Now that the neural network is trained; we need to generate a submit CSV file to send to Kaggle.  We will use nearly the same technique to build the submit file.  However, these essential points that we must address:

* We do not want the data generator to create an infinite date like we did when training.  We have a fixed number of cases to score for the Kaggle submit; we only want to process them.
* We do not want the data generator to randomize the samples' order like it did when training. Therefore we set shuffle to false.
* We want to always start at the beginning of the data, so we reset the generator.

These ensure that the predictions align with the id's.

In [14]:
submit_datagen = ImageDataGenerator(rescale = 1./255)

submit_generator = submit_datagen.flow_from_dataframe(
        dataframe=df_test,
        directory=PATH,
        x_col="filename",
        batch_size = 1,
        shuffle = False,
        target_size=(HEIGHT, WIDTH),
        class_mode=None)

submit_generator.reset()
pred = model.predict(submit_generator,steps=len(df_test))

Found 10294 validated image filenames.


In [15]:
df_submit = pd.DataFrame({"id":df_test['id'],'stable':pred.flatten()})
df_submit.to_csv("./submit.csv",index = False)

In [16]:
from IPython.display import FileLink
FileLink(r'submit.csv')

### Further Fine Tune with Brighter Images

In [17]:
training_datagen = ImageDataGenerator(
  rescale = 1./255,
  horizontal_flip=True,
#   featurewise_center = True,
#   zca_epsilon = 0.001,
#   zca_whitening = True,
#   zoom_range = [0.7,0.8],
  brightness_range = [0.9,1.6],
  #Original set it to True, I will set False
  vertical_flip = False,
  fill_mode='nearest')

train_generator = training_datagen.flow_from_dataframe(
        dataframe=df_train_cut,
        directory=PATH,
        x_col="filename",
        y_col="stable",
        target_size=(HEIGHT, WIDTH),
        batch_size=16,
        class_mode='binary')

validation_datagen = ImageDataGenerator(rescale = 1./255,
#                                           featurewise_center = True,
#                                           zca_epsilon = 0.001,
#                                           zca_whitening = True,
#                                           zoom_range = [0.7,0.8],
                                          brightness_range = [1.2,1.5])
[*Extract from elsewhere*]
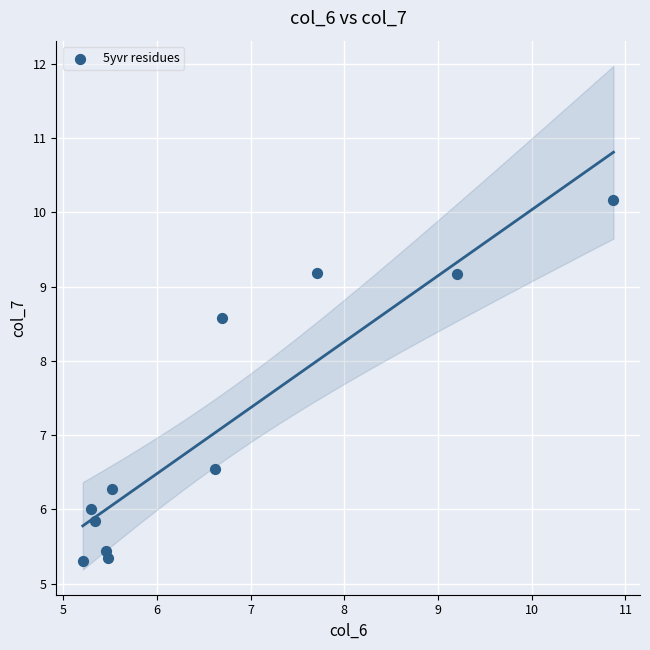

What is the range of Y values (max minus min)?

4.9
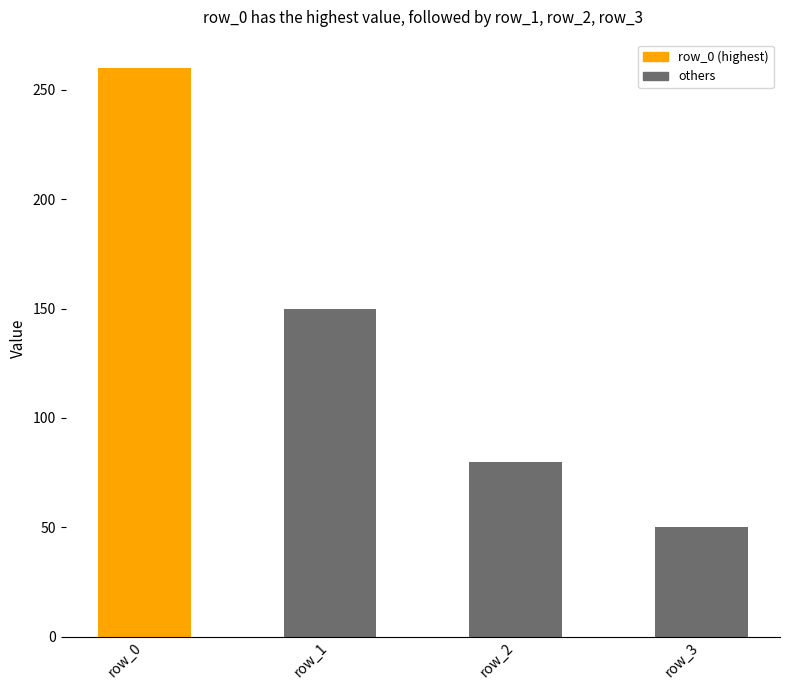

Which category has the highest value across all series?

row_0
val_generator = validation_datagen.flow_from_dataframe(
        dataframe=df_validate_cut,
        directory=PATH,
        x_col="filename",
        y_col="stable",
        target_size=(HEIGHT, WIDTH),
        class_mode='binary')

from keras.models import load_model
model_tune_2 = load_model("Xception_Tune_Oct_7.h5")

def lr_schedule2(epoch):
    lr = 0.00005
    if epoch > 5:
        lr = 0.00001
    return lr

lr_callback2 = tf.keras.callbacks.LearningRateScheduler(lr_schedule2, verbose=True)
monitor2 = EarlyStopping(monitor='val_loss', min_delta=1e-4, patience=10, verbose=1, mode='auto',
        restore_best_weights=True)
callback_list2 = [monitor2, lr_callback2]


history = model_tune.fit(train_generator,  
  verbose = 1, 
  validation_data=val_generator, 
  steps_per_epoch=500, 
  validation_steps=100,
  epochs=10,callbacks=callback_list2)

Found 32785 validated image filenames belonging to 2 classes.
Found 8196 validated image filenames belonging to 2 classes.


OSError: SavedModel file does not exist at: Xception_Tune_Oct_7.h5/{saved_model.pbtxt|saved_model.pb}

In [None]:
model_tune.save("./ResNet101_Nov8.h5")
from IPython.display import FileLink
FileLink(r'ResNet101_Nov8.h5')